At the same time, they attacked the mainstream news outlets in order to create distrust of the media and objective reporting. This allowed partisan talk show hosts and conservative pundits to confuse voters and control the political message.
This strategy was at the heart of many GOP victories over the past 40 years. It was never more obvious than in the events leading up to the 2010 mid-term elections. And it would have worked again in 2012 if not for an energized Democratic majority and a bartender who captured Mitt Romney’s comments about the 47 percent.
Not content with demoralizing and repulsing a large number of moderates, the GOP and its Tea Party parasites have set about passing voter ID laws designed to diminish the participation of other segments of the electorate…including the poor, the elderly and minorities. The fewer of these Democratic-leaning voters who participate, the easier it will be for conservatives to win elections.
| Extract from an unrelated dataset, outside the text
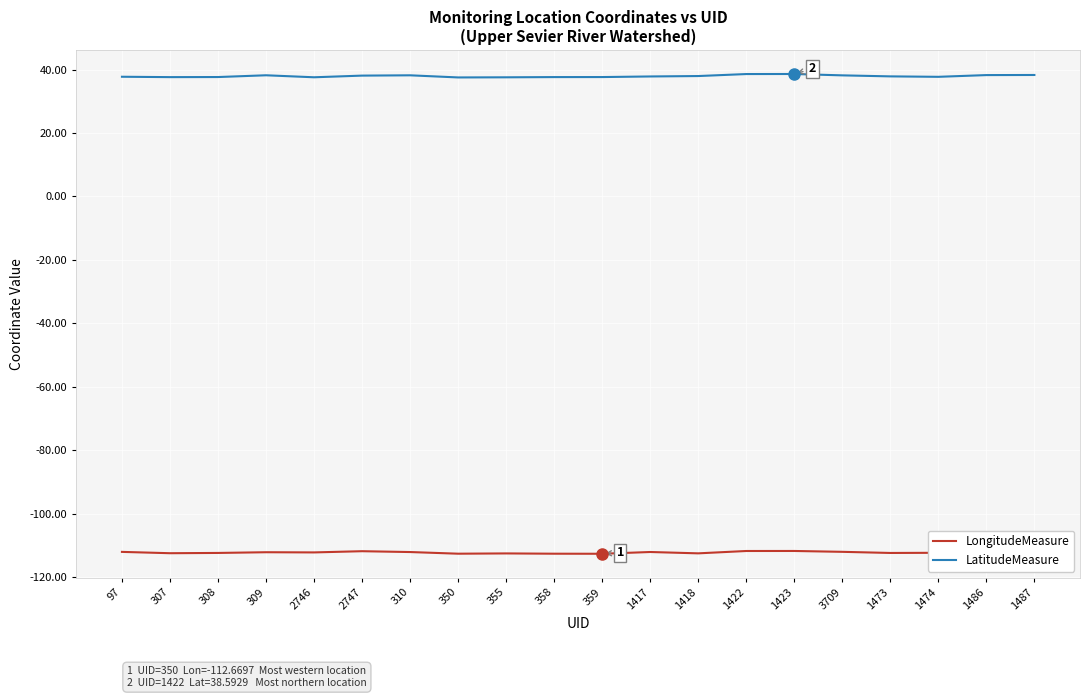

What is the total value across all series at 1487?

-73.7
Combine these strategies with the financial backing of large corporations and wealthy contributors such as the Koch brothers, and we might see a conservative landslide in 2014.
Given the changing demographics of our nation and the coming minority majority, these cynical GOP strategies can’t work for long and Teapublicans know it. But they can create a lot of mischief in the meantime. You need only look at the ultra-conservative bills that have been pushed through states with a Teapublican majority in the legislature and a Teapublican governor.
Arizona, North Carolina, Pennsylvania, Wisconsin, Texas and others have acted like States Gone Wild with their anti-woman, anti-abortion, anti-tax, anti-union, anti-minority and pro-gun legislation. Many of their measures are unpopular with a majority of their citizens. But the majority is helpless to do anything to stop the bills or overturn them until there’s a change in state governments. And change is unlikely anytime in the near future because of Teapublican gerrymandering designed to keep them in power for years.
The only chance for change is for moderates to become re-engaged; to tune out the relentless negative campaign ads; to look beyond the headlines; to ignore the sound bites; to approach elections by studying the candidates and their policies with the same attitude as studying for a college final; then vote!